Bir bedevi, devenin üzerine oturmuş hayvanın iki yanından sarkan yükleriyle birlikte çölde ilerliyordu. Bir süre sonra yolunun üzerinde bir yabancıya rastladı, birlikte konuşarak ilerlemeye başladılar. Yabancı bir ara sordu:
- Devedeki mülkün nedir?
- Bir taraftaki çuvalda buğday var, dedi bedevi, diğer çuvalda da kum var.
- Neden bir de kum yükledin hayvana?
- Ağırlık dengeli olsun, daha rahat taşısın diye.
- Peki, neden buğdayı iki çuvala bölmedin? Hem yük dengeli olurdu hem de hayvan yorulmazdı.

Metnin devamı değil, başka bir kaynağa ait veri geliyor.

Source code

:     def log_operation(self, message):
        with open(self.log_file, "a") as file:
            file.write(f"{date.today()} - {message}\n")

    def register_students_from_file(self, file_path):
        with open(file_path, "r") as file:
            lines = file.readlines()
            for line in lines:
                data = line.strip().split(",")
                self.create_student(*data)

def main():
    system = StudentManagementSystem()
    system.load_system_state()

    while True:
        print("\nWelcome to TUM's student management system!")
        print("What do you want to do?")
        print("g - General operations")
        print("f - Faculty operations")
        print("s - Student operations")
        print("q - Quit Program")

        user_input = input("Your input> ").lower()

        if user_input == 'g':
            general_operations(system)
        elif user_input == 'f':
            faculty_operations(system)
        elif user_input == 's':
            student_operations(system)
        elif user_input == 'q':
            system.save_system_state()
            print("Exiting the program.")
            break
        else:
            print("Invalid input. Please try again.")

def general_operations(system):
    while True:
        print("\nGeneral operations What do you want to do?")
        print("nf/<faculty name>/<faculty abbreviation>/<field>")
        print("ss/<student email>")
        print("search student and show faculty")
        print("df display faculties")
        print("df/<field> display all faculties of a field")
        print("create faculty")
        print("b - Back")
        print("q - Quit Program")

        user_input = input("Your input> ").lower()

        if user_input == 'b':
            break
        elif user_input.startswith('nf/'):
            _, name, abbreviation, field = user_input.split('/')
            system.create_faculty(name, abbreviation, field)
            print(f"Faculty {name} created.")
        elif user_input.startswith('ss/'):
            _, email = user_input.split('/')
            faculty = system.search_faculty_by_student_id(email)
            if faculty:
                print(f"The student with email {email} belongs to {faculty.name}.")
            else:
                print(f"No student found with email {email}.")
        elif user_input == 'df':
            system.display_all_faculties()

Bedevi yabancının verdiği fikirden çok etkilendi. Kendisi yola çıkma telaşı içinde bunu düşünememişti.
- Haklısın diye bağırdı, hadi gel buğdayı ikiye bölelim. Hem sen de gel devenin üstünde yolculuk et.
Yola tekrar çıkınca sordu bedevi:
- Kimsin sen, senin gibi zeki bir adam ya sultandır, ya vezirdir, ya kumandandır.
- Hiçbiri değilim, dedi yolcu, hiç bir şey değilim.
- Ya da zengin birisidir.
- Beş param yok, dedi yolcu, baksana üstüm başım dökülüyor.
- Bu kadar zeki olduğuna göre mutlaka bir şeylerin vardır?
- Hiçbir şeyim yok, dedi adam, bir lokma ekmeğim bile yok.
Bedevi birden öfkelendi:
- İn çabuk devemden, dedi, çabuk uzaklaş, o tehlikeli zekânı da uzaklara götür. Para getirmeyen bir zekâya sahip olmaktansa aptal olayım ama param olsun, çok daha iyi.
Öyle demiş bedevi. Zeki ama parasız pulsuz adamların, haksızlıkları görmek, entrikaları sezmek, doğruları cesaretle söylemek gibi kötü huyları da vardır ki bu özellikler de pek hoşa gitmez malum.